▶ [WRITTEN TASK] Copy every line that contains the string "Scubapro" from the entries below.

▶ [RECORDED DATA]
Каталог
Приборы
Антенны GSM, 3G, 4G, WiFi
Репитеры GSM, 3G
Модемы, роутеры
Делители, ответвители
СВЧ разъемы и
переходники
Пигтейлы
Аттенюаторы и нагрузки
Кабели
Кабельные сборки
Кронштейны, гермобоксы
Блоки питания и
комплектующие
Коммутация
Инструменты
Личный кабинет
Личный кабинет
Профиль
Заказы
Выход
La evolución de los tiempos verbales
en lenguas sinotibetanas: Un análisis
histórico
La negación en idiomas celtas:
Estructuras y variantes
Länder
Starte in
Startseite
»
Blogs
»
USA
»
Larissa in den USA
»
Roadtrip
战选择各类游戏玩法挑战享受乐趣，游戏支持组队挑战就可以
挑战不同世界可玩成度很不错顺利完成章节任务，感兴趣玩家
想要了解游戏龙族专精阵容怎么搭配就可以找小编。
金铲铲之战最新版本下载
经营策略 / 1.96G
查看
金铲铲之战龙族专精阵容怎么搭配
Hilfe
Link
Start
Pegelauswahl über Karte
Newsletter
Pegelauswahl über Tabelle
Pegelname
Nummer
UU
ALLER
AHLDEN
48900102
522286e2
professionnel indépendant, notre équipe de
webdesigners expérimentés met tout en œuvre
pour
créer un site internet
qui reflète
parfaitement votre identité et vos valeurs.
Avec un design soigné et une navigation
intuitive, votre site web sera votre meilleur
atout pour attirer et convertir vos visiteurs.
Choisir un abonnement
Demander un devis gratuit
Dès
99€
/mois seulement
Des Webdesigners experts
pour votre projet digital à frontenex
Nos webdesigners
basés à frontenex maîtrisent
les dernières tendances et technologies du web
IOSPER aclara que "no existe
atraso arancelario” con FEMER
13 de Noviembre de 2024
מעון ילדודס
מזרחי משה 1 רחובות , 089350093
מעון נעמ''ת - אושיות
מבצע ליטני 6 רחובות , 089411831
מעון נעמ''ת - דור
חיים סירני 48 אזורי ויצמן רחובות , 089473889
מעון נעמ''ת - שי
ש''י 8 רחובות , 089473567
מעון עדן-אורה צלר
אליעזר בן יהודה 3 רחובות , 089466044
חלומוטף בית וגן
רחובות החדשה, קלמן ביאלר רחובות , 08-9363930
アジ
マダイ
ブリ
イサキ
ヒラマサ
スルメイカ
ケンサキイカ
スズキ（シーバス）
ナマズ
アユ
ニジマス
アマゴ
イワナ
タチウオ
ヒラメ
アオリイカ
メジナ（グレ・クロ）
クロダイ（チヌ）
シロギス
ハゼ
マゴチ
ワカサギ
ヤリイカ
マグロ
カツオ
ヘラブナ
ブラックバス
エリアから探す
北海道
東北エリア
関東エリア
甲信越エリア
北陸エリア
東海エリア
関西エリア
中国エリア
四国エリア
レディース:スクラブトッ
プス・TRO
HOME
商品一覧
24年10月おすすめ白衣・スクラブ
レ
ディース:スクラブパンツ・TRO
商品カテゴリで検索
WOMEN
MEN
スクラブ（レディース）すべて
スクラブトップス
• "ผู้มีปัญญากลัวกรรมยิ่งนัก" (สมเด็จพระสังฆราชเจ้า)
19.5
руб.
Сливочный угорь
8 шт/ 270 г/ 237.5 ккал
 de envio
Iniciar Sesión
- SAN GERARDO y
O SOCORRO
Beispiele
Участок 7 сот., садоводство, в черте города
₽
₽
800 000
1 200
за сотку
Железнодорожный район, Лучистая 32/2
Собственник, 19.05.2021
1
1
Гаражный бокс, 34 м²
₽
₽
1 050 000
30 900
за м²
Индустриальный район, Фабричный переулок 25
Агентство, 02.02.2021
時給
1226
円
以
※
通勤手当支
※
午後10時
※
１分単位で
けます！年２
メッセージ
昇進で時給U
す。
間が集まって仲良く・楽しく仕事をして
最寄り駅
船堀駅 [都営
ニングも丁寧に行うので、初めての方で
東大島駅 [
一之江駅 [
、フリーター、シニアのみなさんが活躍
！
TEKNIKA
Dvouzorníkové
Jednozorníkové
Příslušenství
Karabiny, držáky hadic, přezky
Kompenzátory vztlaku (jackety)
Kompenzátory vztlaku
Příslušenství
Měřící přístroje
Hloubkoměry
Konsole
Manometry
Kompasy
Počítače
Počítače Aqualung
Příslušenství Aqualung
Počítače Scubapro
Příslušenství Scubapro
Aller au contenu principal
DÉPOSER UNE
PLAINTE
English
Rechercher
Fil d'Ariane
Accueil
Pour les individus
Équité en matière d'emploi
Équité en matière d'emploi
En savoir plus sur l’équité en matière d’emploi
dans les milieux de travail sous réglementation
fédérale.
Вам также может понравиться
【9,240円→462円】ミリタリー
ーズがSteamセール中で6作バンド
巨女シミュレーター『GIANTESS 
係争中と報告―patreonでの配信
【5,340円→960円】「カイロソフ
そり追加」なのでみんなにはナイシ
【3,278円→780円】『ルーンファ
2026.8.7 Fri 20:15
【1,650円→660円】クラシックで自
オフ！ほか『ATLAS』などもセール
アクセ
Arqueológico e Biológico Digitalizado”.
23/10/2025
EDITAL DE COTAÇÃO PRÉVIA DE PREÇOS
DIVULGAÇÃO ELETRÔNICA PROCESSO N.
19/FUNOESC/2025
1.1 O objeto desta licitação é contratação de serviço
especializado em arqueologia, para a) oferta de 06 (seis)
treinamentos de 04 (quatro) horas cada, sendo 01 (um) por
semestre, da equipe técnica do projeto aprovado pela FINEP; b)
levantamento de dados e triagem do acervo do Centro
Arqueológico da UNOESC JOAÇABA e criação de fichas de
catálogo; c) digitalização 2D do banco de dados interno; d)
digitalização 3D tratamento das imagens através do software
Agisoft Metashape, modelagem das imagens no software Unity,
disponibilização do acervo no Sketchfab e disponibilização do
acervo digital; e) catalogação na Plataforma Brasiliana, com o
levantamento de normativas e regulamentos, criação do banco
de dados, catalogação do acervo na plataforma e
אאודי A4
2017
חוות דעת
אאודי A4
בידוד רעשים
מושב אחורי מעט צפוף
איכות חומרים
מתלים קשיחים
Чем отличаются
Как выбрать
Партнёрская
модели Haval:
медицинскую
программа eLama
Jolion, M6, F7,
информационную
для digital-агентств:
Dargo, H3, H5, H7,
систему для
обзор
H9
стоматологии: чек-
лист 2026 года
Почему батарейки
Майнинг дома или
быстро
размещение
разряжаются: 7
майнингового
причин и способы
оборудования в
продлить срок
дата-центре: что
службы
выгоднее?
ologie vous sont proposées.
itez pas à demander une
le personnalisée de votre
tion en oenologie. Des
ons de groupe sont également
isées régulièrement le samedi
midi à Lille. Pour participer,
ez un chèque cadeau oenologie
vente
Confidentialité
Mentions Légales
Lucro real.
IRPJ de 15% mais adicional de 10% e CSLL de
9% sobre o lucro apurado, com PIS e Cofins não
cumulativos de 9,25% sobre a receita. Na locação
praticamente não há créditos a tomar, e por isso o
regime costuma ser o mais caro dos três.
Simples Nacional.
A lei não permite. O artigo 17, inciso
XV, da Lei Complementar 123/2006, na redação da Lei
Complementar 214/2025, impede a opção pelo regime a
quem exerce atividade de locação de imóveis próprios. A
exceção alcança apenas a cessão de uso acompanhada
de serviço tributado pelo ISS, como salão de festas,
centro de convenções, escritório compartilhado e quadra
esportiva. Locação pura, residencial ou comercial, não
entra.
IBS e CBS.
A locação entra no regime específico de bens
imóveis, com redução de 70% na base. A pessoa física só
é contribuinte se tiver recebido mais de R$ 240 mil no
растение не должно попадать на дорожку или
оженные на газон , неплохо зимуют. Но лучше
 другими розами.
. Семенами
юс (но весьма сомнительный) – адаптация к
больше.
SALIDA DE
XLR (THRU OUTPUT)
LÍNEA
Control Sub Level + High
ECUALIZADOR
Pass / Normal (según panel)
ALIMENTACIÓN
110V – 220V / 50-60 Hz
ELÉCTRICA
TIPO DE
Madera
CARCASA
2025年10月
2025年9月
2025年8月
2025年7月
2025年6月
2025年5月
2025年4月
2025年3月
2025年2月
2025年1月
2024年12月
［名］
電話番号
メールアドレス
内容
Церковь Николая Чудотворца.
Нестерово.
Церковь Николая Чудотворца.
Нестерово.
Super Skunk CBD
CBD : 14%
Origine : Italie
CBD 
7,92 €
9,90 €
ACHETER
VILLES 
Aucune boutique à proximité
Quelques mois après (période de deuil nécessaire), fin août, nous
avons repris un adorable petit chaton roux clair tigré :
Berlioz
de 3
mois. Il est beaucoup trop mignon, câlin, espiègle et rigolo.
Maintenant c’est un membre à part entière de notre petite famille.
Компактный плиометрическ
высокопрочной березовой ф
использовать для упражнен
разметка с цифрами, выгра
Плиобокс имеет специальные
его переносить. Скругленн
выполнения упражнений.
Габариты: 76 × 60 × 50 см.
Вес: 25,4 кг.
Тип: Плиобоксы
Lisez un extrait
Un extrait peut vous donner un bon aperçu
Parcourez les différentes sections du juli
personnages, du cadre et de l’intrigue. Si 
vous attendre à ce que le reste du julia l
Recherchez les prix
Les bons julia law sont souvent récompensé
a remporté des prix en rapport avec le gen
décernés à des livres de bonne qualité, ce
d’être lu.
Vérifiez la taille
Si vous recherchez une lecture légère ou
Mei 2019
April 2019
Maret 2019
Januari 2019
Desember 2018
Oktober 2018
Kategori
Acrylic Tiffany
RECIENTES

▶ [SOLUTION FOR THIS TASK]
Počítače Scubapro
Příslušenství Scubapro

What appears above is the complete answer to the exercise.